If brain science had progressed as far as molecular biology has on the transmission of evolutionary traits, we could make a substantive conclusion, but, again, given the pre-pubescent state of neuroscience, all we can reasonable conclude is, we don’t know.
Metaphysical vs Epistemological “Mysteriousness”
The fact that a problem appears mysterious is not a fact about the problem or a fact about the metaphysical nature of the universe. It is an epistemological and psychological fact about us! The problem is mysterious to us given the current state of our science. Perhaps, if the state of our scientific understanding of the brain were different, the problem wouldn’t be so mysterious.
The history of science is littered with previously “mysterious” problems. Consider the problem of life previously known as “the mysterious problem of life”. For millennia the best minds could not grasp how life could emerge from the inanimate matter of cells. “Surely, the physical sciences can’t solve this problem!” they said! “There must be magical animal spirits…or something.”
The mystery of how life emerges from proteins and sugars was a mystery to be sure, but the mystery was not a property of the problem, but a consequence of the epistemological state of the pre-cellular biology world.

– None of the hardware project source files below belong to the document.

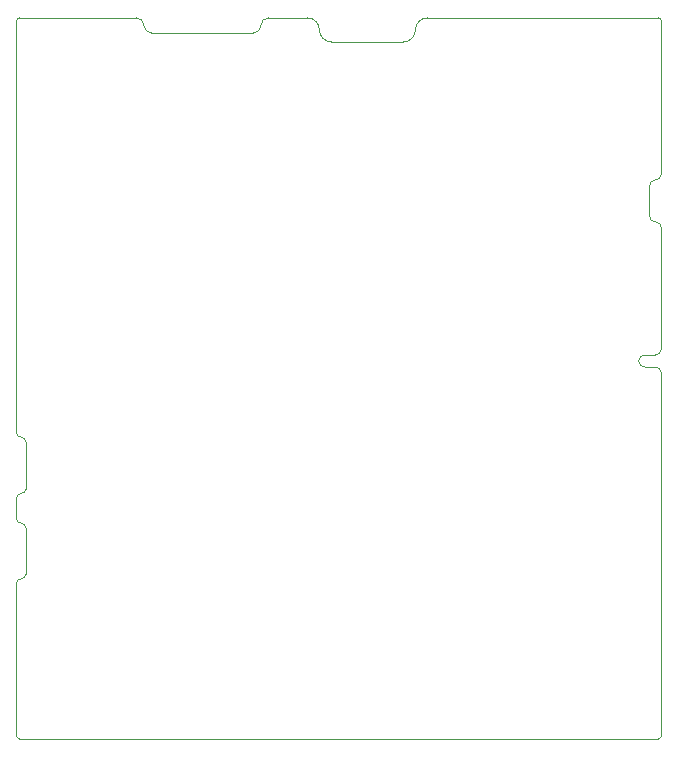
<source format=gbr>
G04 #@! TF.GenerationSoftware,KiCad,Pcbnew,(6.0.7)*
G04 #@! TF.CreationDate,2023-03-13T09:14:11-05:00*
G04 #@! TF.ProjectId,SapphineMinimal,53617070-6869-46e6-954d-696e696d616c,rev?*
G04 #@! TF.SameCoordinates,Original*
G04 #@! TF.FileFunction,Profile,NP*
%FSLAX46Y46*%
G04 Gerber Fmt 4.6, Leading zero omitted, Abs format (unit mm)*
G04 Created by KiCad (PCBNEW (6.0.7)) date 2023-03-13 09:14:11*
%MOMM*%
%LPD*%
G01*
G04 APERTURE LIST*
G04 #@! TA.AperFunction,Profile*
%ADD10C,0.050000*%
G04 #@! TD*
G04 APERTURE END LIST*
D10*
X103632000Y-68072000D02*
X109728000Y-68072000D01*
X97028000Y-67310000D02*
G75*
G03*
X97663000Y-66675000I0J635000D01*
G01*
X87757000Y-66675000D02*
G75*
G03*
X87122000Y-66040000I-635000J0D01*
G01*
X98298000Y-66040000D02*
X101600000Y-66040000D01*
X88392000Y-67310000D02*
X97028000Y-67310000D01*
X78740000Y-66040000D02*
X87122000Y-66040000D01*
X77217444Y-127066908D02*
X99823444Y-127066908D01*
X87757000Y-66675000D02*
G75*
G03*
X88392000Y-67310000I635000J0D01*
G01*
X130147488Y-94585828D02*
X131058278Y-94585828D01*
X77363609Y-106312200D02*
G75*
G03*
X76962000Y-106713836I-9J-401600D01*
G01*
X131573444Y-126812908D02*
X131566278Y-96109828D01*
X131572000Y-66294000D02*
G75*
G03*
X131318000Y-66040000I-254000J0D01*
G01*
X77765186Y-101946823D02*
G75*
G03*
X77363609Y-101545214I-401586J23D01*
G01*
X129639472Y-95093828D02*
G75*
G03*
X130147488Y-95601828I508028J28D01*
G01*
X99823444Y-127066908D02*
X108459444Y-127066908D01*
X102616000Y-67056000D02*
G75*
G03*
X101600000Y-66040000I-1016000J0D01*
G01*
X76962000Y-126746000D02*
X76963444Y-126812908D01*
X131318000Y-66040000D02*
X111760000Y-66040000D01*
X76963392Y-126812908D02*
G75*
G03*
X77217444Y-127066908I254008J8D01*
G01*
X131058278Y-94585778D02*
G75*
G03*
X131566278Y-94077828I22J507978D01*
G01*
X109728000Y-68072000D02*
G75*
G03*
X110744000Y-67056000I0J1016000D01*
G01*
X76961970Y-108420638D02*
G75*
G03*
X77367258Y-108822247I405330J3738D01*
G01*
X77363609Y-113530700D02*
G75*
G03*
X76962000Y-113932227I-109J-401500D01*
G01*
X131572000Y-66294000D02*
X131572000Y-79248000D01*
X130556000Y-80264000D02*
X130556000Y-82804000D01*
X98298000Y-66040000D02*
G75*
G03*
X97663000Y-66675000I0J-635000D01*
G01*
X77363609Y-113530651D02*
G75*
G03*
X77768867Y-113129009I3591J401651D01*
G01*
X77768953Y-109223856D02*
G75*
G03*
X77367258Y-108822247I-401653J-44D01*
G01*
X77765218Y-101946823D02*
X77765218Y-105910618D01*
X76962000Y-66294000D02*
X76962000Y-101143605D01*
X131572000Y-83947000D02*
X131572000Y-83820000D01*
X130556000Y-82804000D02*
G75*
G03*
X131064000Y-83312000I508000J0D01*
G01*
X76962000Y-108420638D02*
X76962000Y-106713836D01*
X77768867Y-109223856D02*
X77768867Y-113129009D01*
X131319444Y-127066908D02*
X108459444Y-127066908D01*
X131058278Y-95601828D02*
X130147488Y-95601828D01*
X76962000Y-126746000D02*
X76962000Y-113932227D01*
X130147488Y-94585788D02*
G75*
G03*
X129639488Y-95093828I12J-508012D01*
G01*
X131572000Y-83947000D02*
X131566278Y-94077828D01*
X77216000Y-66040000D02*
G75*
G03*
X76962000Y-66294000I0J-254000D01*
G01*
X131064000Y-79756000D02*
G75*
G03*
X131572000Y-79248000I0J508000D01*
G01*
X131319444Y-127066944D02*
G75*
G03*
X131573444Y-126812908I-44J254044D01*
G01*
X131572000Y-83820000D02*
G75*
G03*
X131064000Y-83312000I-508000J0D01*
G01*
X102616000Y-67056000D02*
G75*
G03*
X103632000Y-68072000I1016000J0D01*
G01*
X76961986Y-101143605D02*
G75*
G03*
X77363609Y-101545214I401614J5D01*
G01*
X77363609Y-106312218D02*
G75*
G03*
X77765218Y-105910618I-9J401618D01*
G01*
X131566272Y-96109828D02*
G75*
G03*
X131058278Y-95601828I-507972J28D01*
G01*
X111760000Y-66040000D02*
G75*
G03*
X110744000Y-67056000I0J-1016000D01*
G01*
X77216000Y-66040000D02*
X78740000Y-66040000D01*
X131064000Y-79756000D02*
G75*
G03*
X130556000Y-80264000I0J-508000D01*
G01*
M02*

</source>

The Argument from Personal Incredulity
The other informal fallacy Churchland accuses Chalmers of is the argument from personal incredulity. It goes like this, “well, I simply cannot imagine how x will be able to explain y.” We’ve been hearing this argument for centuries in regards to everything from thunder to computers that can learn. As far as I know, this type of argument has by and large been on the losing end. I simply can’t imagine it being right! 😉
Anyhow, Chalmers’ argument seems to–in part–rely on an argument from personal incredulity. He just cannot fathom how the physical sciences could explain consciousness. But that’s more a reflection of his epistemological state than it is an argument against the possibility of a scientific solution. Why should we care two hoots about what someone can or cannot imagine when we consider what science may or may not be able to explain?
Again, the history of science give us plenty of examples which were imagined to be too difficult to solve, but ended up having fairly simple solutions, and also examples of problems that were thought easy to solve but turned out to be very difficult.
In short, Churchland argues that when you’re in a position of ignorance concerning scientific matters, and the science is still young, we need to do the science and see how it plays out, not make pronouncements about what can a cannot be solved.